Numerical solutions of Burger’s equation at time levels t = 0, t = 0.3, t = 0.5, and t = 1 using the hybrid method

The MATLAB code of this part is also freely available at GitHub repository https://github.com/ddmirzaei/FaultDetection_Application to facilitate the reproduction of the results. All constants and parameters of the fault detection algorithm are set as before except parameter CM which is set to be 1 in this experiment. The previous value CM = 1/4 is also works but we use CM = 1 to reduce the number of fault triangles, slightly. Since the exact solution is not available, in Table 2, the errors between the solution of the full WENO reconstruction and the solution of the hybrid method for different values of triangles sizes \(h_{T}=\{\frac {1}{16},\frac {1}{32},\frac {1}{64},\frac {1}{128}\}\) are given. We observe a good agreement between the solutions of both methods which means that the hybrid method retains the accuracy of the full WENO reconstruction method. The next two columns of the table contain the total number of triangles and the average number of fault triangles in all time steps. For this example, and for mesh-sizes hT = 1/64,1/128, we observe that 4–5% of all triangles are detected as fault triangles. The total run times are given in the last two columns. We observe speedup of about 30% with the new hybrid method.

Table 2 Root mean square errors (RMSE) between the full WENO and the hybrid methods, number of all and detected triangles in the hybrid method, and the comparison of CPU times (in seconds)
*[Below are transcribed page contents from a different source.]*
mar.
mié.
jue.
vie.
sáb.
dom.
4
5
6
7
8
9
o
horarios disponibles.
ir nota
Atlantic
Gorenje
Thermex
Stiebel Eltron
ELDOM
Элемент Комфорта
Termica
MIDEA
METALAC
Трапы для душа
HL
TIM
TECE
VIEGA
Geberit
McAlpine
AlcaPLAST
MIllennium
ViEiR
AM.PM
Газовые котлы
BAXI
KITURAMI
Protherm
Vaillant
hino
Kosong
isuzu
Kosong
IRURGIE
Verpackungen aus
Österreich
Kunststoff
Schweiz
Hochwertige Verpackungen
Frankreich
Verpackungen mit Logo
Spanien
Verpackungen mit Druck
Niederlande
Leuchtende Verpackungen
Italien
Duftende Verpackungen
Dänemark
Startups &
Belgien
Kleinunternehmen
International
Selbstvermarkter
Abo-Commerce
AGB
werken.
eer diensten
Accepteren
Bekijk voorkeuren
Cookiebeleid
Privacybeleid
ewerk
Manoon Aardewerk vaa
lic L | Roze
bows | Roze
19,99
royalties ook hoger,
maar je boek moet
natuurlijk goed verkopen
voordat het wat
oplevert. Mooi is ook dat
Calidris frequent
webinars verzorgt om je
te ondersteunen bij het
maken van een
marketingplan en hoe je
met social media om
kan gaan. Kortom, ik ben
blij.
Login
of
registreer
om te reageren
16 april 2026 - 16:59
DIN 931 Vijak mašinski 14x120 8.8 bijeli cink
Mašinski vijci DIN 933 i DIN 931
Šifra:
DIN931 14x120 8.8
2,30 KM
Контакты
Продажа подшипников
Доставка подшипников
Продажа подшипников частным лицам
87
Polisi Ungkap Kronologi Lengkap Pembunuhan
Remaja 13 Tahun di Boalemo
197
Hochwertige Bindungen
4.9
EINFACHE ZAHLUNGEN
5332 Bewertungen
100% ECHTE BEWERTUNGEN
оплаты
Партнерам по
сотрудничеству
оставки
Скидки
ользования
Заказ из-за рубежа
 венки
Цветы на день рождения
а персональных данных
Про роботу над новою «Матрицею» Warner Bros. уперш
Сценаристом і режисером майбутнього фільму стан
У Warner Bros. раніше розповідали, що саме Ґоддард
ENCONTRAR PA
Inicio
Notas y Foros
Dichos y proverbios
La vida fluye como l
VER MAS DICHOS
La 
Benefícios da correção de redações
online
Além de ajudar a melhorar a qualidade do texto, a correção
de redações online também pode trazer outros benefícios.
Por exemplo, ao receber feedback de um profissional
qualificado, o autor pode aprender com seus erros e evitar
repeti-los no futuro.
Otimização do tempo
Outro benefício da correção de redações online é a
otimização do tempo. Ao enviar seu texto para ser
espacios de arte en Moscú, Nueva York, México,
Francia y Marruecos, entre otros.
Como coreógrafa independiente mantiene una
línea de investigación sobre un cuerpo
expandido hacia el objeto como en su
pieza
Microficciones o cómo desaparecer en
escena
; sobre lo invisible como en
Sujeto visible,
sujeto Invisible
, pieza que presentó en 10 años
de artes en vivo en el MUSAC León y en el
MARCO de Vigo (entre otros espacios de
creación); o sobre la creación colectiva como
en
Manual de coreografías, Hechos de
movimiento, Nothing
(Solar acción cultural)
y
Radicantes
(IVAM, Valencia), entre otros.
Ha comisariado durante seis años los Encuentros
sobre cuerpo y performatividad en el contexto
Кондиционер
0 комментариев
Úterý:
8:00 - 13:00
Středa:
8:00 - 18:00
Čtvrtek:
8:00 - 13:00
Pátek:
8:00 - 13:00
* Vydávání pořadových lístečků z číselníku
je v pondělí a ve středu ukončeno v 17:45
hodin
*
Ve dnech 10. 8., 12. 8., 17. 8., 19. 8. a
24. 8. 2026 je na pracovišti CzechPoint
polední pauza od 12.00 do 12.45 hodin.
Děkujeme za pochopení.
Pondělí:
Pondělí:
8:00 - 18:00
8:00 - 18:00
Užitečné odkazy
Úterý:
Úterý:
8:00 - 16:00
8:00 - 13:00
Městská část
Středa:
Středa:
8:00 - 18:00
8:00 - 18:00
For a better illustration, numerical solutions using the hybrid method at time levels t = 0,0.3, t = 0.5, and t = 1 are shown in Fig. 15, and the fault barycenters at time t = 1 are shown in Fig. 16.

Fig. 16
figure 16

Fault barycenters (red dots) at time levels t = 0.5 and t = 1 for hT = 1/64

9 Conclusion

A localized scattered data approximation method based on polyharmonic spline interpolation in combination with partition of unity method was proposed to define a gradient and a Laplacian based indicators for detecting a cloud of fault points on or close to discontinuities of a bivariate function. The polyharmonic interpolation was done on scaled data points to prevent the instability of kernel matrices. To get an accurate reconstruction of the fault, a localized principal component regression was applied to generate a second set of points which are supposed to be closer to the fault curve than the primary detected set. Then an ordered subset of these narrowed points was extracted and a smooth parametric spline interpolation was employed to reconstruct the fault curve. Situations with multiple fault curves and special cases with intersections and multi-branch configurations were addressed. Finally, an application for solving conservation law PDEs was given.

Applications to other areas such as image processing and geosciences, and generalization to 3-variate functions are left for a future study.